**COMPLETE THE FOLLOWING:**
a – In the Micah Award announcement, which organization did Terry and Jack Lyons travel to Honduras with?
b – Pick up the Micah Award announcement after its final sentence and carry it forward.

**PASSAGE TO READ:**
--- START ---
Valley Insight is one of fifteen faith communities that make up the United Valley Interfaith Project (UVIP). UVIP concentrates on direct action across lines of religion, race, class, and geography by building collective power to influence decision-makers. Our current campaigns focus on immigrant rights and teaching the UVIP-created curriculum “Useful Tools for Aging with Dignity.”
Valley Insight’s 2019 Community Action (Micah) Award Honorees
Ceremony will be Sunday, October 27, 2 – 5 pm
The United Valley Interfaith Project (UVIP) holds an annual fundraiser and its Community Action (Micah) Awards ceremony to recognize and celebrate the important work being done in our regional community by volunteers who work for social, political, and economic justice. This year, VIMS is recognizing the lifetime of work done by Teresa and Jack Lyons. Their annual trips to Central America furthered medical students’ knowledge of the area. They have also been deeply involved for decades in many organizations that have been part of the network of opportunities in our region.
Terry Lyons is a member of the VIMS sangha, and her husband, Jack, is a parishioner at St. Francis of Assisi Catholic Church in Norwich. Jack was a general and vascular surgeon at DHMC until he retired.
Terry spent her time raising their four children and working as a volunteer with several organizations: the Ford Sayre program, which teaches skiing, where she both attended and taught classes; at the Lebanon Training Center (a work center for developmentally delayed people); at WISE; and Project Begin (a school for emotionally disturbed children). Terry also worked on the Norwich Rummage sale once a year. After earning a Masters Degree in Special Education, she taught at the Marion Cross Elementary School in Norwich for a number of years.
After his surgical career and eight years of raspberry farming, Jack was recruited to teach anatomy at Dartmouth Medical School, which he did for fifteen years. For several years during that time, he and Terry took medical students to Guatemala for six weeks to study Spanish and to address the unique medical needs of Latin Americans. That program terminated when the situation in Guatemala deteriorated and it was no longer safe for them to be there. Later, they joined ACTS, a Community Development organization, and traveled to Honduras with that group for a number of years.
When he retired from teaching anatomy, Jack ran into Peter Phippin, who was delivering good, fresh nutritional produce that had exceeded the Coop’s stringent sell-by dates to people in the area in need. All Peter had was his old station wagon to deliver food, and so he recruited Jack and Mark Lansburgh to join him in starting Willing Hands, a food-rescue organization. Terry joined them on the Board, teaching cooking and food use and helping with the Volunteer Farm. That organization continues to flourish today.
At present, Terry, Jack, and a friend cook and serve dinners once a month at Dismas House, which serves as a halfway house for people who have left prison and are looking for work and housing in their home area.
--- END ---
**SUPPLIED INFORMATION:**
--- START ---
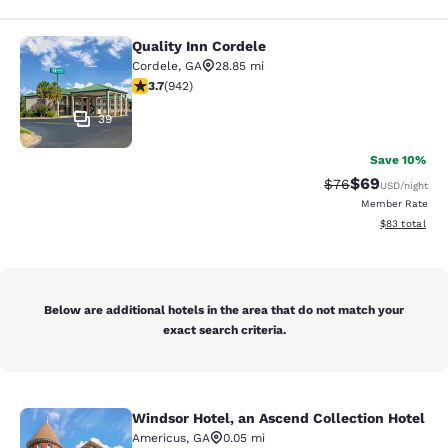
Quality Inn Cordele
Quality Inn Cordele
Cordele
,
GA
28.85 mi
3.74 stars rating. Good. 942 reviews
3.7
(
942
)
39
Save 10%
$69
Strikethrough Rat
Discounted ra
$76
USD
/night
Member Rate
View estimate
$83
total
Below are additional hotels in the area that do not match your
exact search criteria.
Windsor Hotel, an Ascend Collection Hotel
Windsor Hotel, an Ascend Collectio
Americus
,
GA
0.05 mi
--- END ---
**RESPONSES FOR EACH TASK:**
a – ACTS, a Community Development organization.

b –
Valley Insight Meditation Society is grateful to them for their varied, valuable, ongoing work and is happy to honor them this fall.
Please attend the Micah Awards ceremony, cheer for our honorees, and hear many inspiring stories from fifteen faith-based communities about those who have given significant time to helping those who are enduring political, social, or economic injustices!
The Awards Ceremony will take place on Sunday, October 27. Doors open at 2 pm for socializing. The ceremony will take place from 3 to 5 pm. The venue is the Claremont Senior Center, which is less than 15 minute drive from Interstate 91.
Tickets are $25 per person. A scholarship fund is available for those who wish to attend, but can’t afford the ticket. Last year the event was sold out, so please buy tickets early.
Please contact Karen Summer for details and/or to purchase a ticket. Karen.firstname.lastname@example.org.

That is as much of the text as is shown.